▸ AVAILABLE RECORDS
══════

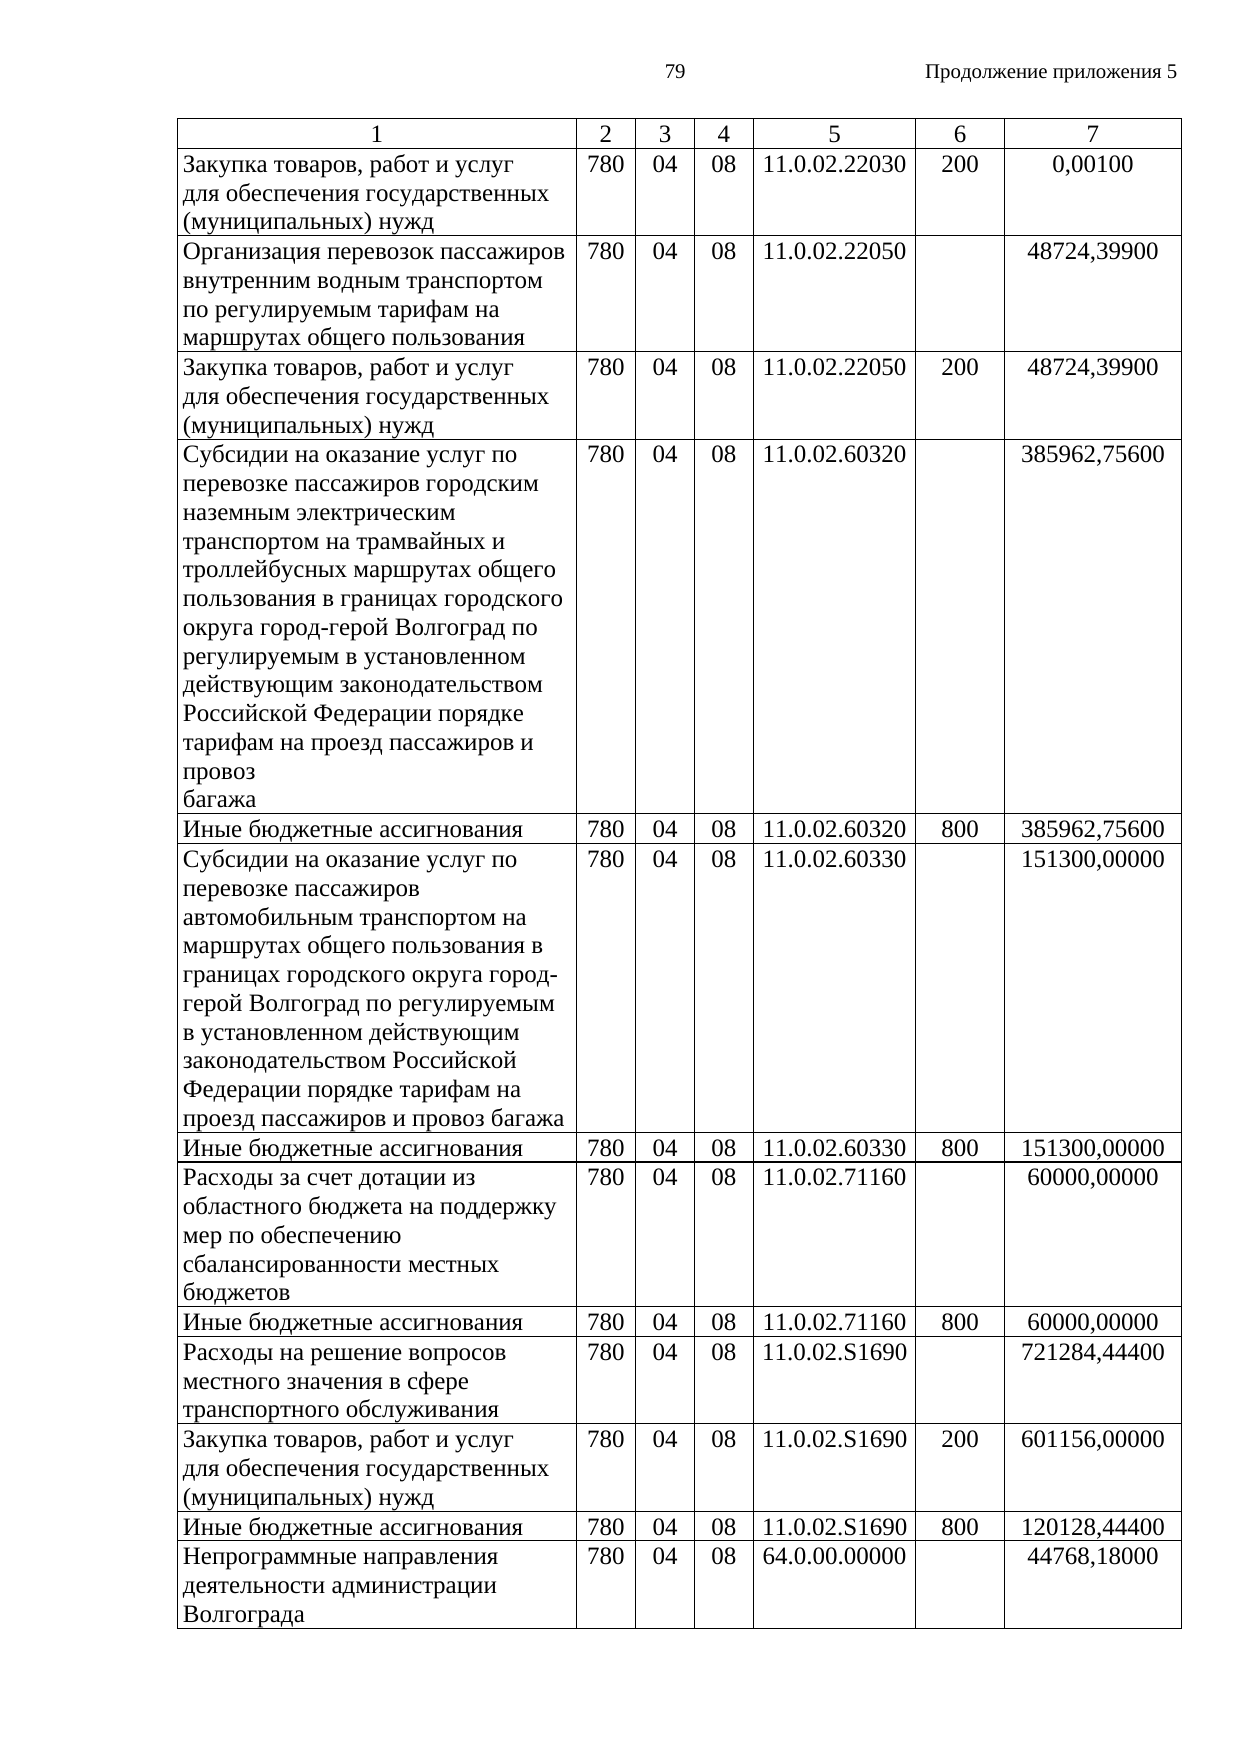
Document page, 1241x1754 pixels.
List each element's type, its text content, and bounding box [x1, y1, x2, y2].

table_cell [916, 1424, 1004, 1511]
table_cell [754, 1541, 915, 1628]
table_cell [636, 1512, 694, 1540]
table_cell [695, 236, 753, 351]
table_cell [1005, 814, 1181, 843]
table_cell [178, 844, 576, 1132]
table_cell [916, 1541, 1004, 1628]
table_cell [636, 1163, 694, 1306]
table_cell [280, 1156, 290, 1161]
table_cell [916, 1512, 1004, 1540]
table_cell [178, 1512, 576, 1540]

══════

Give back all of the data exactly, but not the pictures.

Document page, 1241x1754 pixels.
List each element's type, its text content, and bounding box [x1, y1, x2, y2].

table_cell [916, 1424, 1004, 1511]
table_cell [754, 1541, 915, 1628]
table_cell [636, 1512, 694, 1540]
table_cell [695, 236, 753, 351]
table_cell [1005, 814, 1181, 843]
table_cell [178, 844, 576, 1132]
table_cell [916, 1541, 1004, 1628]
table_cell [636, 1163, 694, 1306]
table_cell [280, 1156, 290, 1161]
table_cell [916, 1512, 1004, 1540]
table_cell [178, 1512, 576, 1540]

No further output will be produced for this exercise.